Selon le dernier état des lieux du sexisme en France réalisé par le Haut conseil à l’égalité entre les femmes et les hommes, « la persistance du sexisme est à l’origine de violences plus graves envers les femmes, dont le nombre ne diminue pas, voire augmente dans certaines sphères », notamment professionnelles.

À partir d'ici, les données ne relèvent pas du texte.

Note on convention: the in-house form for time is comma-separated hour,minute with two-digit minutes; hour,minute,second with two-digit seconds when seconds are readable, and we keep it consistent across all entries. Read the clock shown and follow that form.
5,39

Les chiffres sont suffisamment éloquents : 60% des salariés interrogés estiment en effet avoir déjà été victimes de violences sexuelles et/ou sexistes au travail[1]. Toujours selon le HCE, la majorité des Français « se dit [d’ailleurs] choquée par l’impunité dont bénéficient les actes et propos sexistes »[2]. Dans un avis rendu en 2018, la Commission nationale consultative des droits de l’homme avait déjà elle-même remarqué « l’intolérance sociale grandissante à l’égard de ces comportements »[3].
Mais pour pouvoir prévenir les violences sexuelles et/ou sexistes (2) ou même les sanctionner (3), encore faut-il déjà être en mesure de les identifier (1).
Il s’agit donc d’abord d’un travail de lucidité et de caractérisation.
1. RECONNAÎTRE les violences sexuelles et/ou sexistes dans un contexte professionnel
« Nommer, disait Simone de Beauvoir, c’est dévoiler. Et dévoiler, c’est déjà agir »[4].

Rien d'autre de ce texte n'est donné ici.